While we give the release credit for providing an extensive list of potential list of side effects, we question whether including a long laundry list of warnings under “important safety information” is sufficient to prevent accidents when untrained individuals are treating people who are suspected of opioid overdose. And yet this product is marketed for individuals without medical experience. In mentioning usability trials involving the product the release states that, on average, “more than 94% of users can correctly administer EVZIO without training, and 100% with training.” We’d like to know how many volunteers were involved and what is the effect of incorrectly administered Evzio.
The release only briefly mentions that two clinical trials involved Evzio but doesn’t give us any information on how to access the studies for independent review. Anecdotes are meaningful only if they are backed up by data. The news release doesn’t even describe how it came up with the more than 1,000 lives saved claim.
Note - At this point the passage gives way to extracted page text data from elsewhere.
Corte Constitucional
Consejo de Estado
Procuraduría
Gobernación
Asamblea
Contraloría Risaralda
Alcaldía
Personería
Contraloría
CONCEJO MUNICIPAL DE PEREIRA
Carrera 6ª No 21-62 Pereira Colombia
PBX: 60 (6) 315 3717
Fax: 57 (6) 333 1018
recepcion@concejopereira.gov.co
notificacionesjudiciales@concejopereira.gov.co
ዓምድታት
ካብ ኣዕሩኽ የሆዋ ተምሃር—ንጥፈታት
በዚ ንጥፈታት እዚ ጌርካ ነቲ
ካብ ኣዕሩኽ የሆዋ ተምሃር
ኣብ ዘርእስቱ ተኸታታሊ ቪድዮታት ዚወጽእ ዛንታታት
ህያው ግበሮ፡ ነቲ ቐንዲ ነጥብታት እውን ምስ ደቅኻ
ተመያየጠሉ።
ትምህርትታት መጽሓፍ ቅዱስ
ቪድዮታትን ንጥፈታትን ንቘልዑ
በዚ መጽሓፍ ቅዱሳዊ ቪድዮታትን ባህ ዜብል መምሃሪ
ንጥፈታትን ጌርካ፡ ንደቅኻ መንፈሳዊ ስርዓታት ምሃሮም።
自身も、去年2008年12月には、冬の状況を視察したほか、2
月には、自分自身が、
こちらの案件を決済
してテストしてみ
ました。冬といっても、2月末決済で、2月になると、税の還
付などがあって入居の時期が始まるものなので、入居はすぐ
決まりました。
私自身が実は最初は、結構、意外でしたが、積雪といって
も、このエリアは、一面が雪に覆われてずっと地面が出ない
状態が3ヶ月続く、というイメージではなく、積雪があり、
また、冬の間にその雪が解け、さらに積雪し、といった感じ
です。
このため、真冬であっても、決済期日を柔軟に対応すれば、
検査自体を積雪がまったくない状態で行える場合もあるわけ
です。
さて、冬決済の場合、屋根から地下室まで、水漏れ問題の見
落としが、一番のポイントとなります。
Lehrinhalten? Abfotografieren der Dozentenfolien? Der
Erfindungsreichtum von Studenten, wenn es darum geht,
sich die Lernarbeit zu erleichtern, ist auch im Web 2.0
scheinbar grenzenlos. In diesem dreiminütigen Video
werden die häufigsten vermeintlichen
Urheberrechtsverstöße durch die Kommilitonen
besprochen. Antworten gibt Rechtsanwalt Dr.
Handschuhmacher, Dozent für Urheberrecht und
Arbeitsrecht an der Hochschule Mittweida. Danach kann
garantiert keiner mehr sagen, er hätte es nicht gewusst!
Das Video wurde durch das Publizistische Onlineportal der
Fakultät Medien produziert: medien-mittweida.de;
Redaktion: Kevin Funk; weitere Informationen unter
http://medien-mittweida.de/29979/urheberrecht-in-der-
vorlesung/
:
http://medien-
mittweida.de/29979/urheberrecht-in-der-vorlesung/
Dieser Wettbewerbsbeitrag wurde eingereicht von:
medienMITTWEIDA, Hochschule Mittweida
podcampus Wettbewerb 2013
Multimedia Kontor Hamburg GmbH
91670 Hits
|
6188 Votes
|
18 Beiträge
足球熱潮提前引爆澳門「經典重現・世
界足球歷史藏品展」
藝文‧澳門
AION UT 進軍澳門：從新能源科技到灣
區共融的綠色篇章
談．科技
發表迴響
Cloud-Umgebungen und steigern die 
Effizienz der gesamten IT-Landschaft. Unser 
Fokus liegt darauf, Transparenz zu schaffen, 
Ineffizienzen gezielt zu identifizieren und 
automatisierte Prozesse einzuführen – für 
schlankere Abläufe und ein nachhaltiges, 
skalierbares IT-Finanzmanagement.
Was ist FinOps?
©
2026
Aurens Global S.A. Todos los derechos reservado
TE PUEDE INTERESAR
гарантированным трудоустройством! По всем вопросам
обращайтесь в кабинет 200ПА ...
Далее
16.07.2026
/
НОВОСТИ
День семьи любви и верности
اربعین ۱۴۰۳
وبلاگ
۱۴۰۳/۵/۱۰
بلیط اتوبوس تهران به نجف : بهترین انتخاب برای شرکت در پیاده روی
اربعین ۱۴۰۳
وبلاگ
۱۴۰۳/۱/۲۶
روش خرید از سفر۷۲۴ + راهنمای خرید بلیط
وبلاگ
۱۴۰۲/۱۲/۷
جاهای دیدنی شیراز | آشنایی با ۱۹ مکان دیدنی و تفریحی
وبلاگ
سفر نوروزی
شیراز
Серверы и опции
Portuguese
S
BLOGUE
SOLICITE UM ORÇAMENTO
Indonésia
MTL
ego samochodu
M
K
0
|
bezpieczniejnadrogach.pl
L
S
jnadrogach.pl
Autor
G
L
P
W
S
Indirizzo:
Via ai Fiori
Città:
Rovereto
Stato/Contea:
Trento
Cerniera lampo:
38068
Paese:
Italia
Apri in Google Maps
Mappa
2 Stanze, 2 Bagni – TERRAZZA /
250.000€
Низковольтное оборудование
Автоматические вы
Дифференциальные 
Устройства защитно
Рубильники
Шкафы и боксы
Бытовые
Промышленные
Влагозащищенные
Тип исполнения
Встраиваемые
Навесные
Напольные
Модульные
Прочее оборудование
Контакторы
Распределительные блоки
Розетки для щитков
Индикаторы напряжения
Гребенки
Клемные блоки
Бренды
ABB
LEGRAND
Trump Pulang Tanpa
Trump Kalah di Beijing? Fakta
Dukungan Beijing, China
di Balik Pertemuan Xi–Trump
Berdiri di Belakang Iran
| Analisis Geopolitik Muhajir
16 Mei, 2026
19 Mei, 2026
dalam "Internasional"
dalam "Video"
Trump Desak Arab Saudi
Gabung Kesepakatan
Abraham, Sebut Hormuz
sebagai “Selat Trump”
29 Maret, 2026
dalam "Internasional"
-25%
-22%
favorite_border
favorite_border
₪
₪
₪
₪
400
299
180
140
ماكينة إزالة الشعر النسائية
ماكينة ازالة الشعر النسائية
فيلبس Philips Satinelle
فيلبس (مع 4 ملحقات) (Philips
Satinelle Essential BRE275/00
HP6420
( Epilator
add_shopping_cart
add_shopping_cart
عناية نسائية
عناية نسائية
We would like to have seen evidence comparing the device versus generic naloxone injections, if they exist.
The news release quotes an official in Baltimore stating,”we believe that naloxone should be a part of everyone’s medicine cabinet and everyone’s first aid kit.” While this initially seemed like a stretch to us, the breadth of the opioid overdose crisis in some regions of the country makes it a reasonable proposal.
If a news release is going to quote the president and CEO of the company that makes the drug, readers can assume he has a financial interest in his statements.
But they are left to wonder about the quotes from health professionals. It might have been a good idea to point out whether they, too, have a financial stake in their statements. If they do not, letting the reader know that might have made their statements appear more persuasive.
But since we don’t have specific evidence of a conflict of interest among any of the quoted sources, we’ll rate this Satisfactory.
No alternatives were offered. Besides the injectable forms of naloxone, a Narcan nasal spray is also on the market.
The National Institute of Allergy and Infectious Disease provides a listing of diffferent forms of naloxone.
The release states that the product is FDA approved and quotes numerous public officials discussing its use in their communities, so one can infer that it is on the market. However, since the release suggests that everyone should have the product in their medicine cabinets, it’s really important to know whether and how members of the general public could purchase this product. It’s not made clear that naloxone is something that must be prescribed. So we’re rating this Not Satisfactory on that basis.
The release states that the device is the first naloxone product approved for use by individuals without medical training. Further, the device employs “intelligent” voice and visual guidance for use. To our knowledge it is the only product to do so.
The release avoids the use of unjustifiable terms like “breakthrough” and “game-changing” so we rate this criteria as satisfactory, despite its heavy reliance on anecdotes.